Pół wieku temu wszystko było znacznie droższe: samochody, podróże lotnicze, elektronika. Ziemskie przyjemności staniały, a w kosmosie nadal drożyzna.
- Bo loty kosmiczne nadal są usługą z najwyższej półki, a nie masową produkcją. Dużo wyższe niż kiedyś są też obecnie standardy bezpieczeństwa lotów kosmicznych. To się wszystko przekłada na pieniądze.
Jak wielkie pieniądze? Ile kosztuje wyniesienie paczuszki z elektroniką na orbitę?
- Jeśli satelita nie jest wielki, to w grę wchodzi kwota liczona w setkach tysięcy dolarów czy euro.
W porównaniu do rakiety Sojuz 30, którą Hermaszewski 126 razy okrążył ziemię, satelita "Lem" wygląda mało efektownie.

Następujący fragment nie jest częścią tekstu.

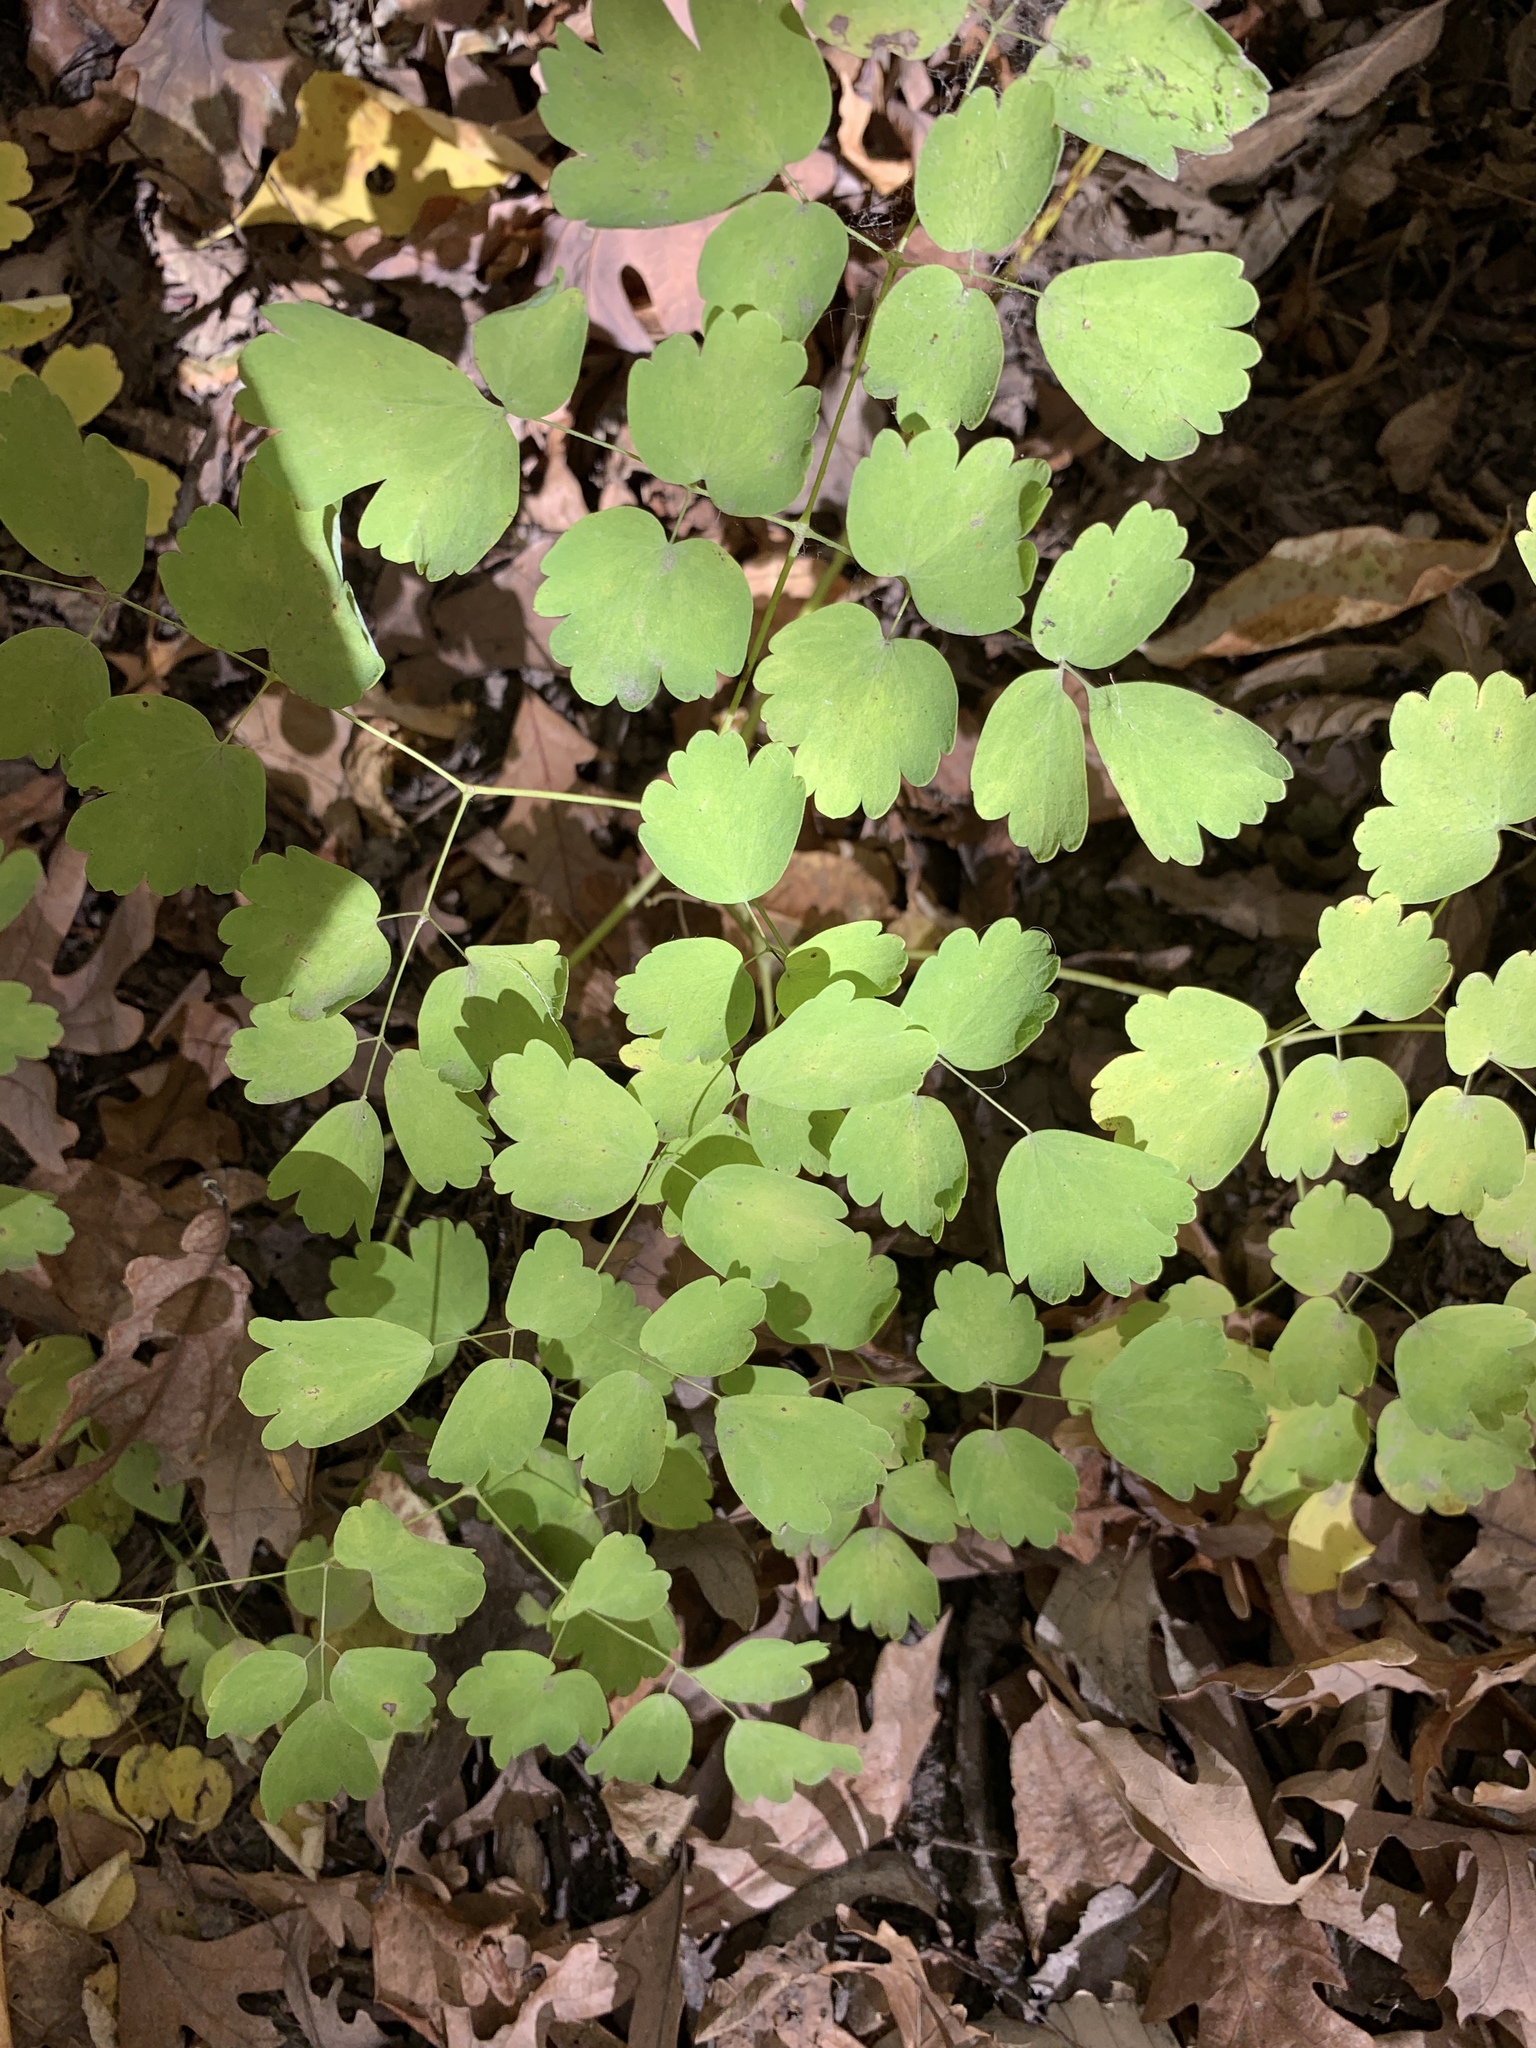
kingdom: Plantae
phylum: Tracheophyta
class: Magnoliopsida
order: Ranunculales
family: Ranunculaceae
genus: Thalictrum
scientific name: Thalictrum dioicum
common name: Early meadow-rue
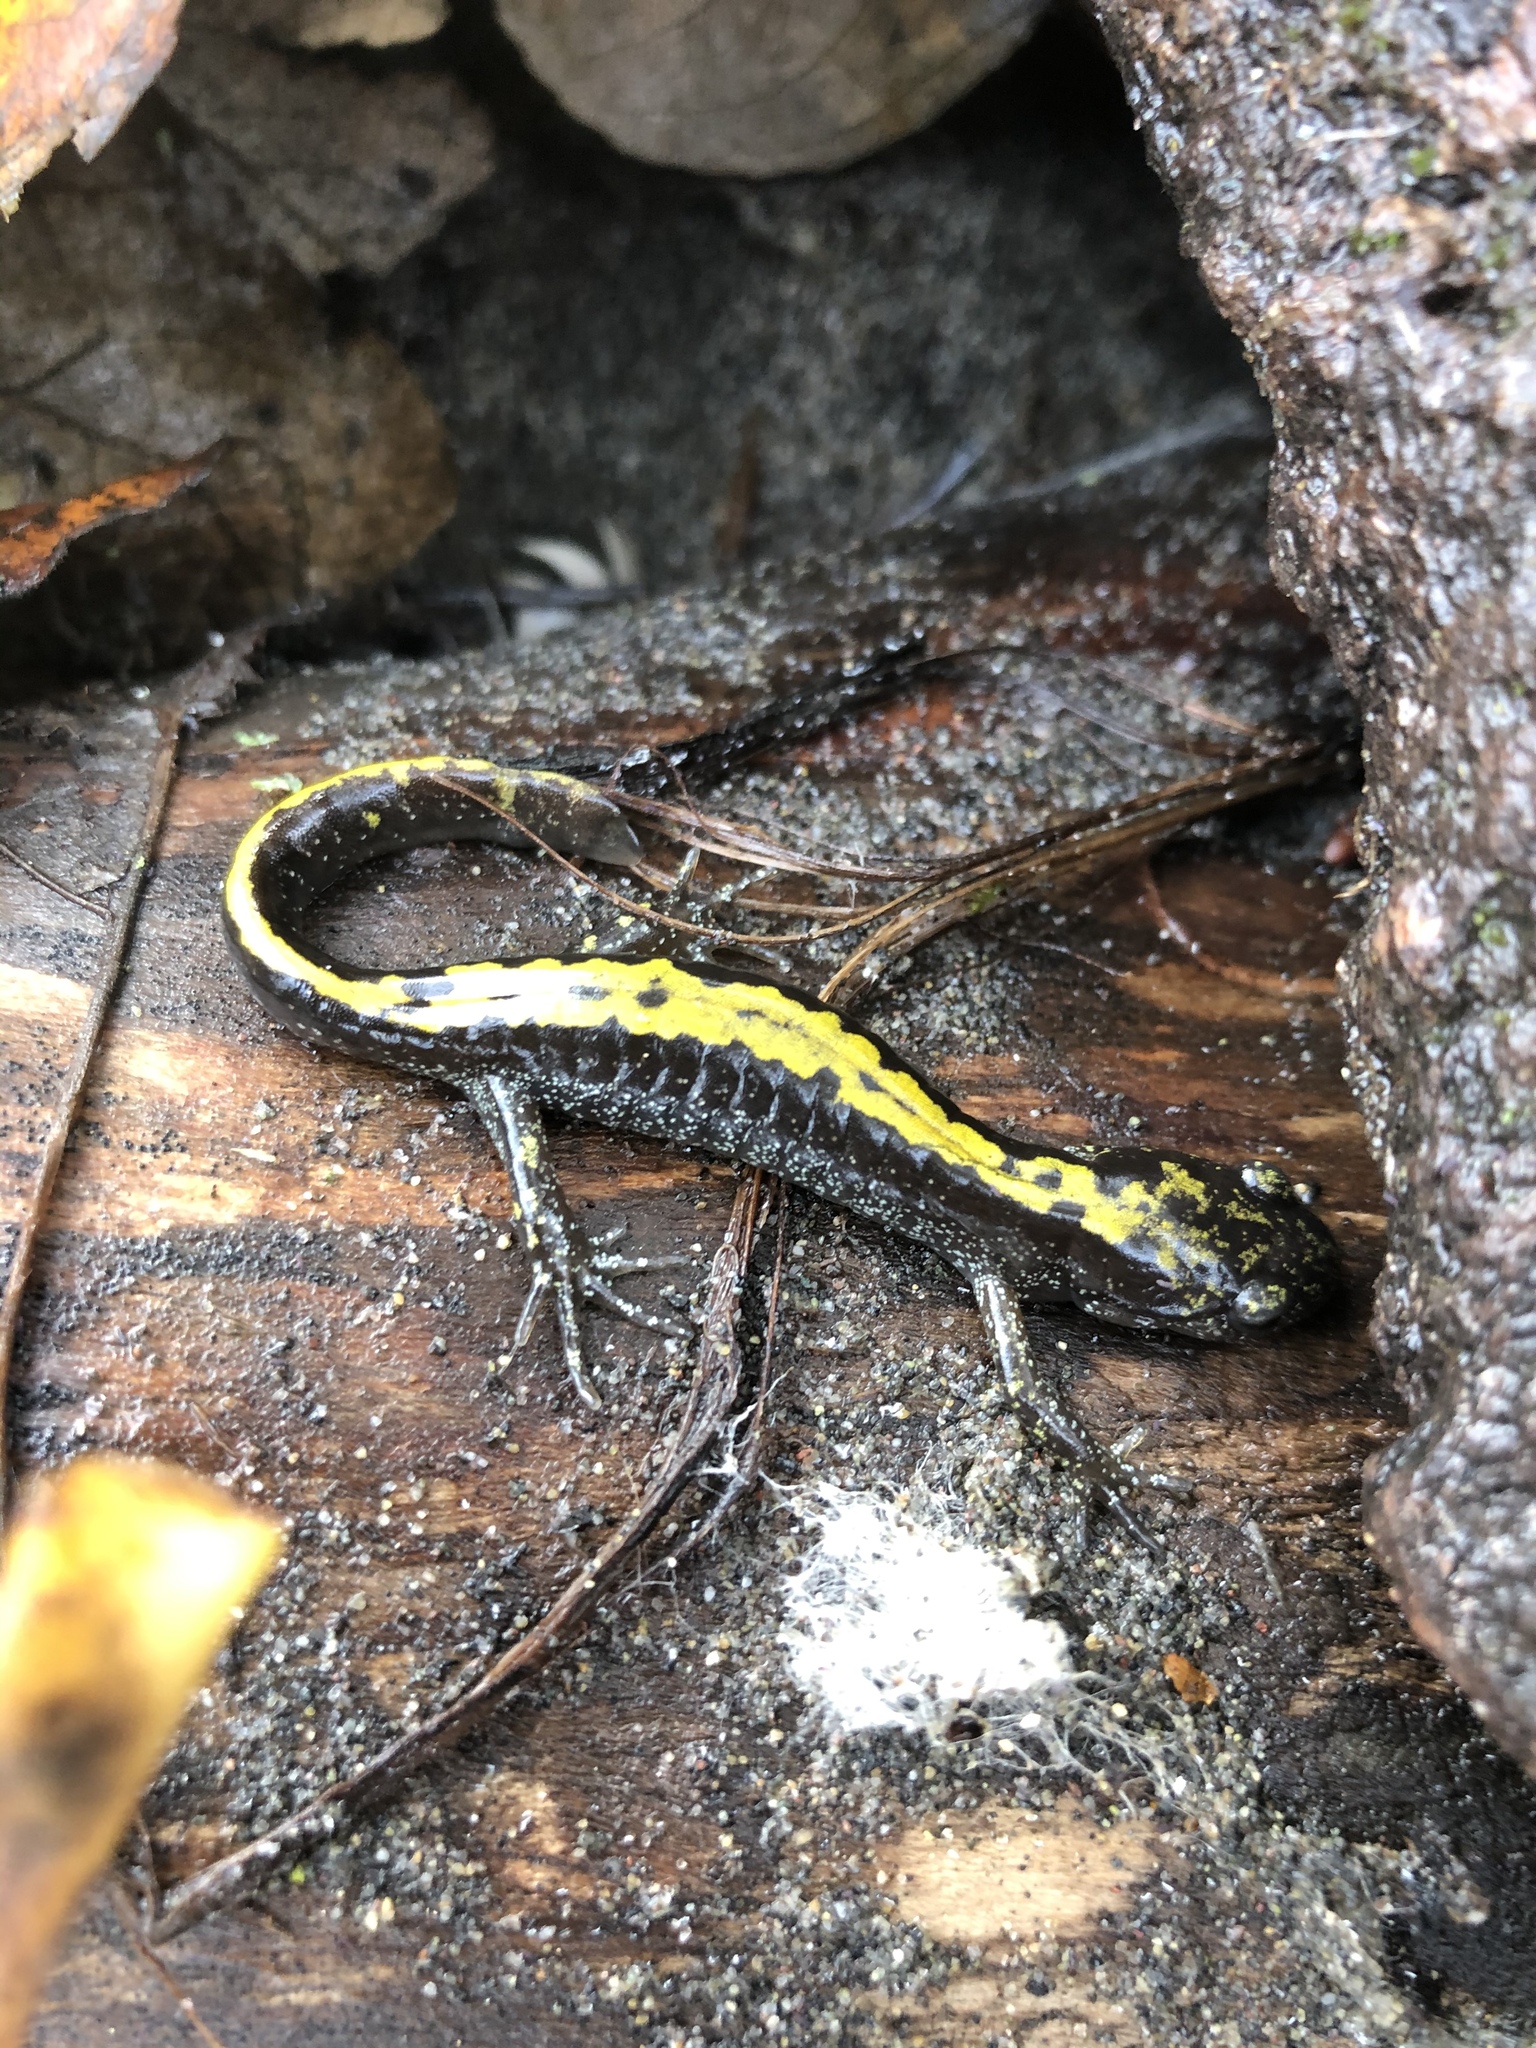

- To prawda, bo jest koską o boku 20 centymetrów i waży zaledwie około 6 kilogramów. Ale od czegoś trzeba zacząć. Budowanie satelity wymaga wiedzy. Wszyscy dopiero się uczymy, a naukę najlepiej rozpoczynać od rzeczy małych. Poza tym koszty robią swoje - mniejszy satelita zwykle kosztuje mniej.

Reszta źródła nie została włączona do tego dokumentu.